Return Of Yhe Poet starts in a cemetery. On an old but well-tended gravestone is the image of a man, dashing but with a soft face. This image is what Harutyun Kachatryan's camera is interested in. The words on the grave are written in the Cyrillic alphabet, for this is Armenia, where Islam and Christianity meet, and this grave is the final resting place of Ashugh Jivani, the nation's poet.
Men's and children's choirs sing Jivani's lyrical poems, poems that are clearly ingrained in their psyche. There is almost no scripted dialogue - the pictures speak that universal language of film.
The scene switches to a quiet room, with tools and materials - a studio. Clay is worked skilfully, folded in on itself, kneaded, like bread. The sculptor, his face whiskered and crevassed, is not named, I guess to keep the focus on Jivani. The sculptor and his assistant work quietly, chopping, shaping, shaving the clay. The detailed maquette is completed. It is the figure of the man in the picture on the grave. A cover is laid over the figure and when it is removed, the statue has a fine finish to it - damp clay with a sheen.
Then there are huge explosions in a quarry. Everything is on a giant scale. The dust dies down and tiny people and trucks skitter across the off-planet landscape. A man scrambles across a colossal field of colossal boulders. It is our sculptor, selecting his raw materials. The process of creating the sculpture is intense and absorbing. A process of weeks is reduced to minutes and the face of Jivani, eyes half shut in contemplation, forms in the midst of dust and noise. The finished statue is hoisted onto a trailer hitched to the back of a lorry with ramshackle cranes and equipment.
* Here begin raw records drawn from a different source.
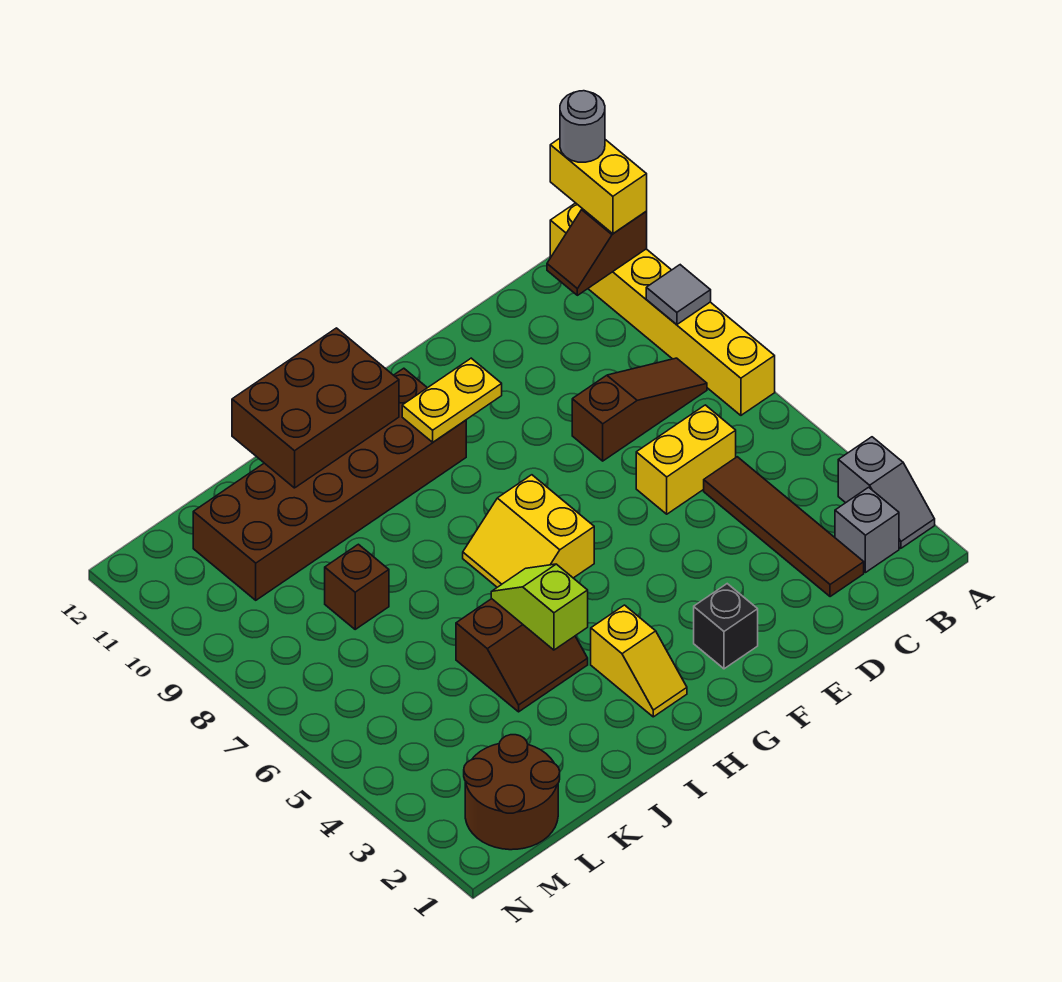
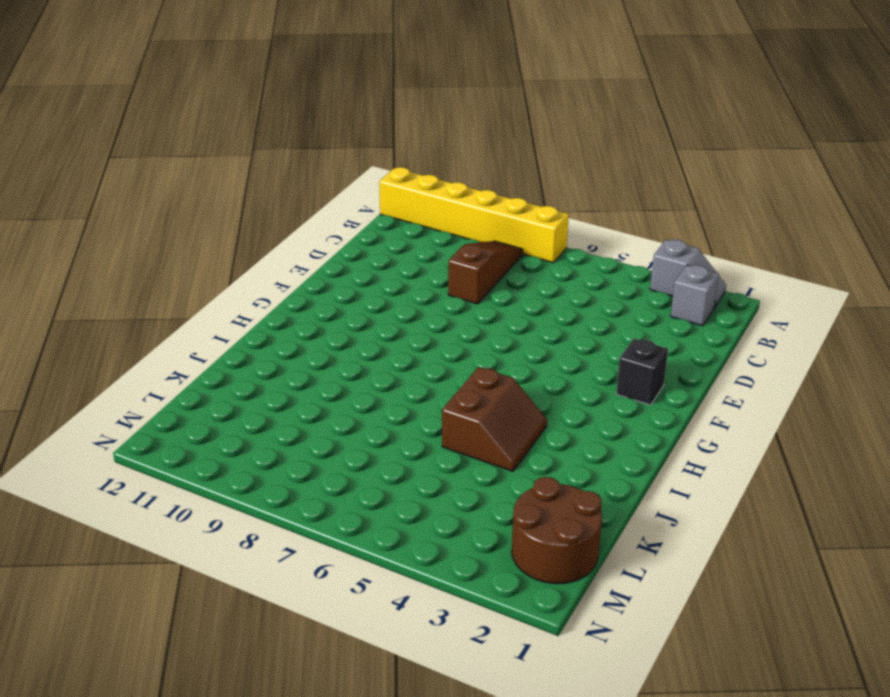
none -> brown 1x4 tile [704,457,864,597]
none -> yellow 1x2 brick [636,405,736,514]
none -> yellow 2x2 slope [463,475,594,587]

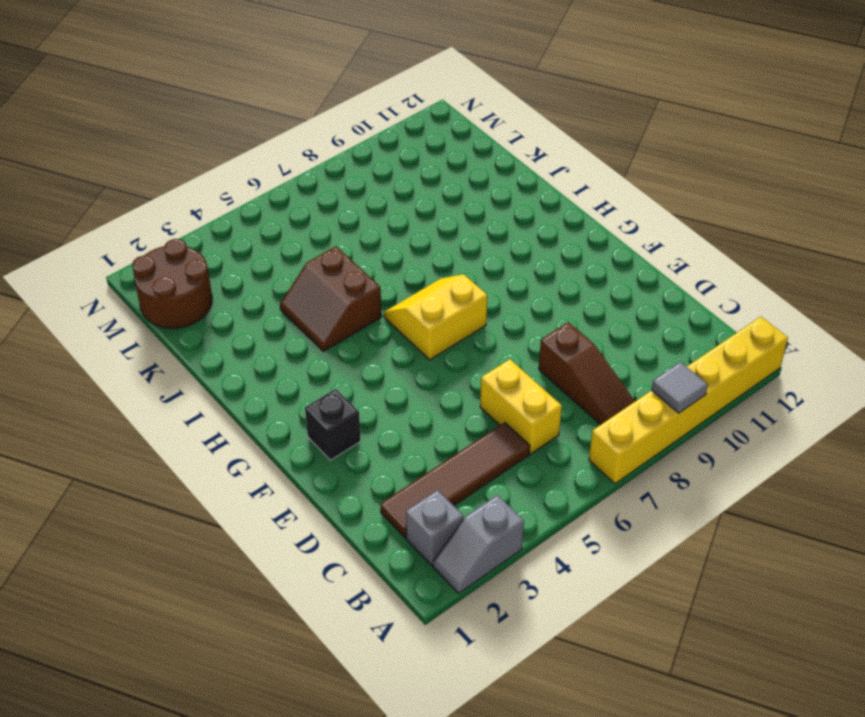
none -> brown 2x6 brick [193,368,466,600]
none -> yellow 1x2 slope [591,605,687,717]
none -> brown 1x1 brick [325,544,389,629]

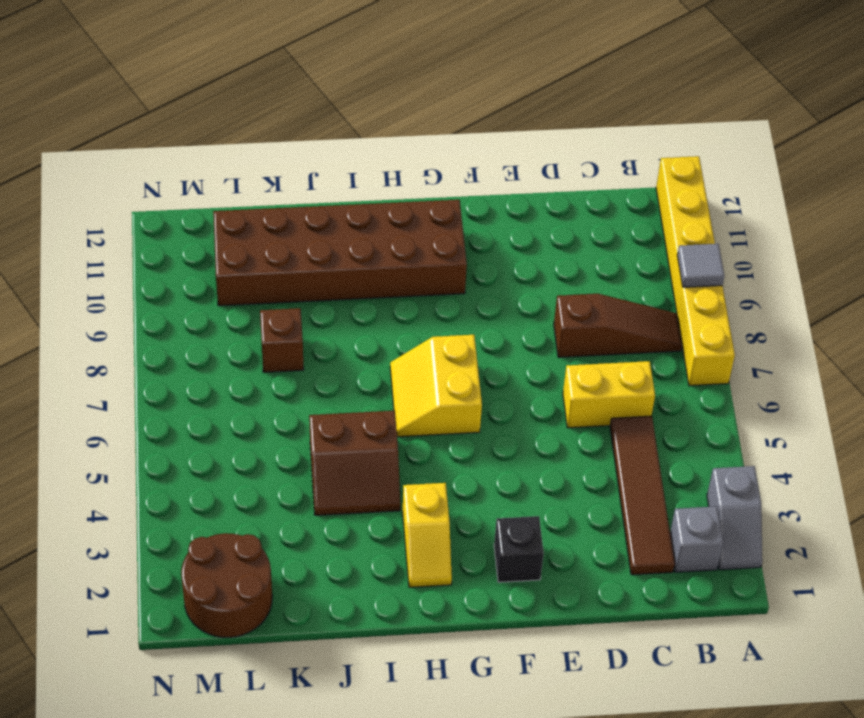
none -> brown 1x2 slope [547,209,647,295]
none -> yellow 1x2 plate [402,358,502,442]
none -> brown 2x3 brick [232,328,399,488]

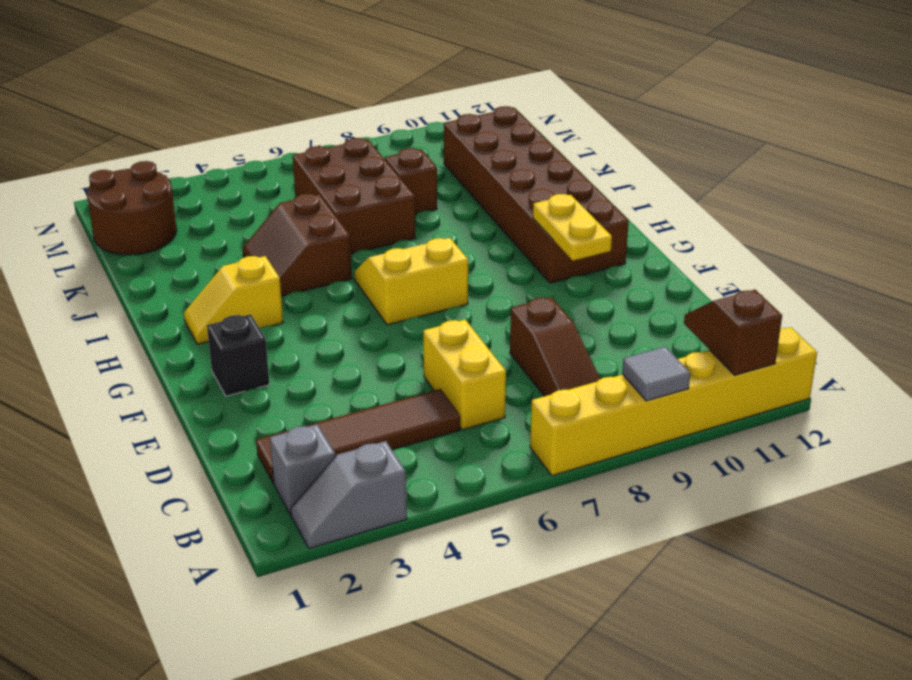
brown 2x3 brick [293,138,415,254] -> brown 2x3 brick moved to [232,328,399,488]
none -> lime 1x2 slope [491,564,588,650]
none -> yellow 1x2 brick [550,138,647,234]
none -> grey 1x1 round brick [560,91,605,162]

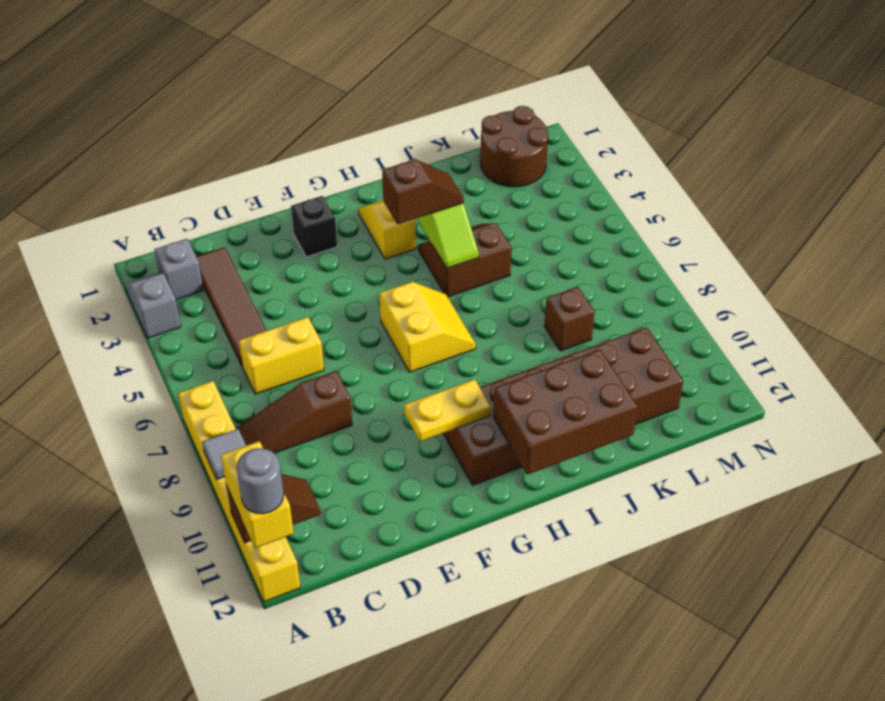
brown 1x2 slope [382,159,464,224] -> none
It seems at some points that it will fall, simply because of the impatience of the engineers, but eventually it is secured.
The journey begins and as the film and statue roll, we see Armenia, a land freed from Soviet rule and not under the eye of Washington. It's clear the people are leaning back to their older ways. Orthodox Christianity is renewing its grasp on the people of the area as churches are restored and stonemasons find themselves in high demand. This is the Old World, timeless and apparently unchanging.
This film reveals so much to us - the lack of secular influences, the dominance of the church, the passion of the faithful, the strength of their young people. The skill of the sculptor is laid bare but it is the statue's journey across the Armenian landscape that is of greatest significance. Here in the West we have it easy; there, in the East, life is tough and evolution operates by happenstance and attrition and you can see all that by going to see this film.